- EXERCISE DETAILS -
Whenever a picture appears, leave it out while repeating all the other data exactly.

BEGIN PROVIDED DATA

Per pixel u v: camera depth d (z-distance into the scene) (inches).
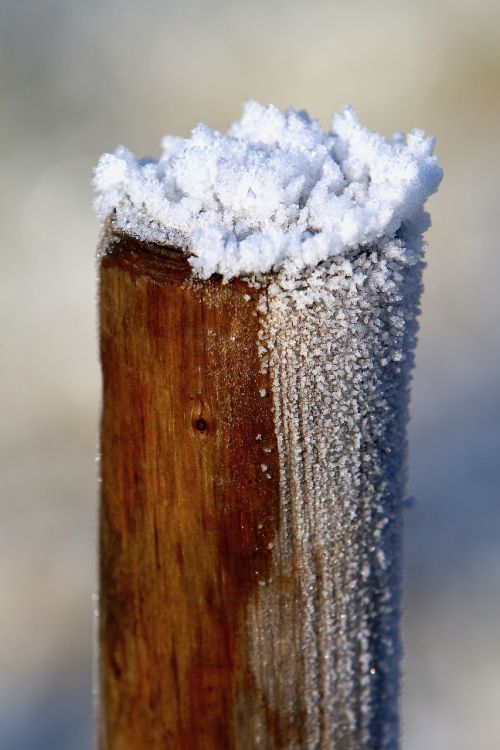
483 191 77.1
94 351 72.2
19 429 69.1
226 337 21.9
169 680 22.5
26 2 91.4
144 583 22.4
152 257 22.0
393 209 21.9
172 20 93.1
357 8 91.6
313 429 22.0
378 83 85.9
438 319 70.2
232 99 87.0
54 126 85.6
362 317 21.9
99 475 22.3
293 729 22.5
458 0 88.5
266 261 21.7
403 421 22.5
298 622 22.3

END PROVIDED DATA

- ANSWER FOR THIS EXERCISE -
Per pixel u v: camera depth d (z-distance into the scene) (inches).
483 191 77.1
94 351 72.2
19 429 69.1
226 337 21.9
169 680 22.5
26 2 91.4
144 583 22.4
152 257 22.0
393 209 21.9
172 20 93.1
357 8 91.6
313 429 22.0
378 83 85.9
438 319 70.2
232 99 87.0
54 126 85.6
362 317 21.9
99 475 22.3
293 729 22.5
458 0 88.5
266 261 21.7
403 421 22.5
298 622 22.3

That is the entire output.